Restate the records in their entirety, word for word.

Collected data entries:
━━━━━━━━━━━━━━━━━━━━━━━━━━━━━━

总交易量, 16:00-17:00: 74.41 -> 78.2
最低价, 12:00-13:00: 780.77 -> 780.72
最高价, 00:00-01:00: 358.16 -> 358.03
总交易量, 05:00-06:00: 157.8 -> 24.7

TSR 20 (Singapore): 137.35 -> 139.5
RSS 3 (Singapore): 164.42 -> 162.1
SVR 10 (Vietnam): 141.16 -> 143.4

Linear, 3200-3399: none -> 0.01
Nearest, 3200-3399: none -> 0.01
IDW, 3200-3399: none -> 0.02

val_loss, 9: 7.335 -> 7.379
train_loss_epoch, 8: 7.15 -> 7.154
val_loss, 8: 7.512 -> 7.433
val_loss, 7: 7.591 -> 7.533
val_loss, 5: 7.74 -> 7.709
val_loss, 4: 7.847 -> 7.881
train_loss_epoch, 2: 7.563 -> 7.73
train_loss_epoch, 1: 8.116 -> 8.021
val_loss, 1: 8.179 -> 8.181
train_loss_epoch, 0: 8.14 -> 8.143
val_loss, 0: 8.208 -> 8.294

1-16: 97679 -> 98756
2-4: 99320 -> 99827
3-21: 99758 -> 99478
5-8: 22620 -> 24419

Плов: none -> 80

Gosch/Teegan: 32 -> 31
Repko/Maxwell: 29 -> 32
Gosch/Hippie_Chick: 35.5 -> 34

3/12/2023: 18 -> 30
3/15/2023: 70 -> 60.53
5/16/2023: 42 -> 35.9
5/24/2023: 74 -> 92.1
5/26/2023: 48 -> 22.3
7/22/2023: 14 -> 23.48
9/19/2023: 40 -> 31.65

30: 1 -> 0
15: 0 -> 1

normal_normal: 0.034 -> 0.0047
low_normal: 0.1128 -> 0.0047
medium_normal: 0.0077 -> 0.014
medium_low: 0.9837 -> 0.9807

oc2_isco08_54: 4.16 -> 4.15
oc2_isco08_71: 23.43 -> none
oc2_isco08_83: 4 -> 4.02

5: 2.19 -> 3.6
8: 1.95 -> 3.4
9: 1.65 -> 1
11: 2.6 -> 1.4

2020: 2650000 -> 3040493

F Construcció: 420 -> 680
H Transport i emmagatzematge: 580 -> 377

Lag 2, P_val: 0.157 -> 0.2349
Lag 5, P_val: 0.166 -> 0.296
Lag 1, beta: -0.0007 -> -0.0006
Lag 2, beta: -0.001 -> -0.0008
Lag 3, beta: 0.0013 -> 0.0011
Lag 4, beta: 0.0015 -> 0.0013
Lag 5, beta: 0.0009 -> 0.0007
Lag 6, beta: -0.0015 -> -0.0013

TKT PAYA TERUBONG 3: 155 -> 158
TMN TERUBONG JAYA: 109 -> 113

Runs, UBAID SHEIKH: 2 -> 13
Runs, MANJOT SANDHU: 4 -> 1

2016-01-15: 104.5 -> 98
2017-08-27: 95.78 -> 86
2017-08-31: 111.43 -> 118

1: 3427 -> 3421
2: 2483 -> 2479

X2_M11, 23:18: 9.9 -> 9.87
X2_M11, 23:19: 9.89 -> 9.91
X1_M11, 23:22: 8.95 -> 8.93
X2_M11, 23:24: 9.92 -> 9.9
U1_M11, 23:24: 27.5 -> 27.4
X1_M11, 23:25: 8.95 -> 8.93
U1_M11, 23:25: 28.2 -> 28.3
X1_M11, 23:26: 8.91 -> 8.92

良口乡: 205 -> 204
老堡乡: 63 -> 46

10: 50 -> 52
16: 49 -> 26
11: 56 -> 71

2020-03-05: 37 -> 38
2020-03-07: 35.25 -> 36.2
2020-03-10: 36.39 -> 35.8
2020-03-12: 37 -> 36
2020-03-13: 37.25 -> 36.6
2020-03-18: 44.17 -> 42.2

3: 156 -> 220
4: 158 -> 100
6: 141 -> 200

━━━━━━━━━━━━━━━━━━━━━━━━━━━━━━

**Problem solution**
总交易量, 16:00-17:00: 74.41 -> 78.2
最低价, 12:00-13:00: 780.77 -> 780.72
最高价, 00:00-01:00: 358.16 -> 358.03
总交易量, 05:00-06:00: 157.8 -> 24.7

TSR 20 (Singapore): 137.35 -> 139.5
RSS 3 (Singapore): 164.42 -> 162.1
SVR 10 (Vietnam): 141.16 -> 143.4

Linear, 3200-3399: none -> 0.01
Nearest, 3200-3399: none -> 0.01
IDW, 3200-3399: none -> 0.02

val_loss, 9: 7.335 -> 7.379
train_loss_epoch, 8: 7.15 -> 7.154
val_loss, 8: 7.512 -> 7.433
val_loss, 7: 7.591 -> 7.533
val_loss, 5: 7.74 -> 7.709
val_loss, 4: 7.847 -> 7.881
train_loss_epoch, 2: 7.563 -> 7.73
train_loss_epoch, 1: 8.116 -> 8.021
val_loss, 1: 8.179 -> 8.181
train_loss_epoch, 0: 8.14 -> 8.143
val_loss, 0: 8.208 -> 8.294

1-16: 97679 -> 98756
2-4: 99320 -> 99827
3-21: 99758 -> 99478
5-8: 22620 -> 24419

Плов: none -> 80

Gosch/Teegan: 32 -> 31
Repko/Maxwell: 29 -> 32
Gosch/Hippie_Chick: 35.5 -> 34

3/12/2023: 18 -> 30
3/15/2023: 70 -> 60.53
5/16/2023: 42 -> 35.9
5/24/2023: 74 -> 92.1
5/26/2023: 48 -> 22.3
7/22/2023: 14 -> 23.48
9/19/2023: 40 -> 31.65

30: 1 -> 0
15: 0 -> 1

normal_normal: 0.034 -> 0.0047
low_normal: 0.1128 -> 0.0047
medium_normal: 0.0077 -> 0.014
medium_low: 0.9837 -> 0.9807

oc2_isco08_54: 4.16 -> 4.15
oc2_isco08_71: 23.43 -> none
oc2_isco08_83: 4 -> 4.02

5: 2.19 -> 3.6
8: 1.95 -> 3.4
9: 1.65 -> 1
11: 2.6 -> 1.4

2020: 2650000 -> 3040493

F Construcció: 420 -> 680
H Transport i emmagatzematge: 580 -> 377

Lag 2, P_val: 0.157 -> 0.2349
Lag 5, P_val: 0.166 -> 0.296
Lag 1, beta: -0.0007 -> -0.0006
Lag 2, beta: -0.001 -> -0.0008
Lag 3, beta: 0.0013 -> 0.0011
Lag 4, beta: 0.0015 -> 0.0013
Lag 5, beta: 0.0009 -> 0.0007
Lag 6, beta: -0.0015 -> -0.0013

TKT PAYA TERUBONG 3: 155 -> 158
TMN TERUBONG JAYA: 109 -> 113

Runs, UBAID SHEIKH: 2 -> 13
Runs, MANJOT SANDHU: 4 -> 1

2016-01-15: 104.5 -> 98
2017-08-27: 95.78 -> 86
2017-08-31: 111.43 -> 118

1: 3427 -> 3421
2: 2483 -> 2479

X2_M11, 23:18: 9.9 -> 9.87
X2_M11, 23:19: 9.89 -> 9.91
X1_M11, 23:22: 8.95 -> 8.93
X2_M11, 23:24: 9.92 -> 9.9
U1_M11, 23:24: 27.5 -> 27.4
X1_M11, 23:25: 8.95 -> 8.93
U1_M11, 23:25: 28.2 -> 28.3
X1_M11, 23:26: 8.91 -> 8.92

良口乡: 205 -> 204
老堡乡: 63 -> 46

10: 50 -> 52
16: 49 -> 26
11: 56 -> 71

2020-03-05: 37 -> 38
2020-03-07: 35.25 -> 36.2
2020-03-10: 36.39 -> 35.8
2020-03-12: 37 -> 36
2020-03-13: 37.25 -> 36.6
2020-03-18: 44.17 -> 42.2

3: 156 -> 220
4: 158 -> 100
6: 141 -> 200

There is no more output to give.